Song of the Day 6/12: Brian Wilson, “Melt Away”
I won’t rhapsodize about Brian Wilson’s talent – he always maintained it wasn’t genius, it was hard work – because the entire music world has already done that. Even his cousin, collaborator and frequent nemesis Mike Love, chimed in, with a tribute more eloquent than any of his lyrics. He called Brian’s oeuvre “a hundred pieces of his soul wrapped in music … what vulnerability and brilliance sound like in harmony.”
Most people associate the Beach Boys with the early ’60s surf tunes that did so much to form the eternal-summer myth of southern California. Brian Wilson had barely turned 20 when he wrote them with Love. As he matured, so did his songwriting, but more sophistication didn’t translate into more sales. “Pet Sounds” was a landmark album and every musician knew it at the time, but its best songs, “God Only Knows” and “Caroline, No,” barely made the Top 40.
By the end of 1964 Wilson, who grew up under a domineering, abusive father, was a psychologically fragile person responsible for the artistic output and financial health of what had become a large business operation. That December, on a flight to Texas to kick off a short concert tour, he had the first of a series of mental breakdowns. Drugs soon exacerbated the problem, and by the early ’70s Wilson was an addicted recluse, his musical engagement near zero.
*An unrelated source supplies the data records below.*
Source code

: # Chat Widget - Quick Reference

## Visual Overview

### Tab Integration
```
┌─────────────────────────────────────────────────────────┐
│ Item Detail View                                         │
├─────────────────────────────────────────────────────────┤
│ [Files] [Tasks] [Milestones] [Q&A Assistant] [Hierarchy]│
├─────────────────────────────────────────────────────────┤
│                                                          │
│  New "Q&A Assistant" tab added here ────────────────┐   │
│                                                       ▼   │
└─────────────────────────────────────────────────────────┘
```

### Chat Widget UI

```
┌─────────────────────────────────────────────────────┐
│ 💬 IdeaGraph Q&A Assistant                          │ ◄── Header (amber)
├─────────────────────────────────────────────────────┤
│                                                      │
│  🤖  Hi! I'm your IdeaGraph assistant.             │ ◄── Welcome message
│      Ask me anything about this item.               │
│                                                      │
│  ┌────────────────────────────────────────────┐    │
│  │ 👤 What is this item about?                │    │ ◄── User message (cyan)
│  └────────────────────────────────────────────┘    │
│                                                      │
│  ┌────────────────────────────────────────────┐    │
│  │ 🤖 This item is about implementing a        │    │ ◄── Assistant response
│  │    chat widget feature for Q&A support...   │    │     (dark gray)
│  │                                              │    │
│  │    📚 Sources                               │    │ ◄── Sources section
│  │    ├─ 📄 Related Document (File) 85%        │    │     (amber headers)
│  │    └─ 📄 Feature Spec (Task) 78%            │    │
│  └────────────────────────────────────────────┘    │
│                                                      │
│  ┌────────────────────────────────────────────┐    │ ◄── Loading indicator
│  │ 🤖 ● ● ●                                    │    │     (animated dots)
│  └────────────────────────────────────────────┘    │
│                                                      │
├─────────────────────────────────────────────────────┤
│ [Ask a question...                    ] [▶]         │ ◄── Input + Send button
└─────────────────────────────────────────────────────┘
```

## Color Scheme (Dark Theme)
His brothers and bandmates staged an intervention in 1982 and put him under the care of psychologist Eugene Landy. Landy took over Wilson’s life, replacing the illegal drugs with a cocktail of anti-psychotics and a health-food regimen that slimmed him down from 350 pounds. The rest of the Beach Boys credit Landy with keeping Wilson from destroying himself, but the psychologist also inserted himself into every facet of his patient’s life, including his creative process. It took a decade and a restraining order for Wilson’s family to extricate the musician from Landy, who eventually lost his license over his conduct.
When Wilson released his eponymous comeback album in 1988, Landy received co-writing credit (later stripped away) but the music professionals who shepherded the LP to completion by keeping Wilson on task did so over Landy’s constant interference. The album was well-received by critics, but its lead single, “Love and Mercy,” didn’t chart. Wilson’s production, heavy on synthesized orchestration, bears the unfortunate hallmarks of that era, but the tunes showed his muse hadn’t disappeared.
“Melt Away” features Wilson’s trademark mix of euphoria and melancholy. He said it was about “the identity crisis I have in my life – the way I see myself and the ‘me’ that everybody thinks I am.” By the turn of the century Wilson was performing again, though he often seemed uncomfortable and distracted on stage. If he was but a shell of his former self, the wonder of his concerts, to quote Dr. Johnson, was not that they were done well, but that they were done at all.
well i lost the bet – i thought you’d go with Barenaked Ladies Brian Wilson
I used it last year when they put him in conservatorship.